**PROBLEM DESCRIPTION**
If a line in the data contains "center", copy it out.

**DATA EXTRACT**
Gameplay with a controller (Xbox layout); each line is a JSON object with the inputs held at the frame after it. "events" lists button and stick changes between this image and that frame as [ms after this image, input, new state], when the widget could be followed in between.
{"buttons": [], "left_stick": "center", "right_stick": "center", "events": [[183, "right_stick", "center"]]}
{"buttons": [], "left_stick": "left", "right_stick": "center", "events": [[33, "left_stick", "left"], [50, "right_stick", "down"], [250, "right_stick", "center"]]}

**SOLUTION TO THE EXERCISE**
{"buttons": [], "left_stick": "center", "right_stick": "center", "events": [[183, "right_stick", "center"]]}
{"buttons": [], "left_stick": "left", "right_stick": "center", "events": [[33, "left_stick", "left"], [50, "right_stick", "down"], [250, "right_stick", "center"]]}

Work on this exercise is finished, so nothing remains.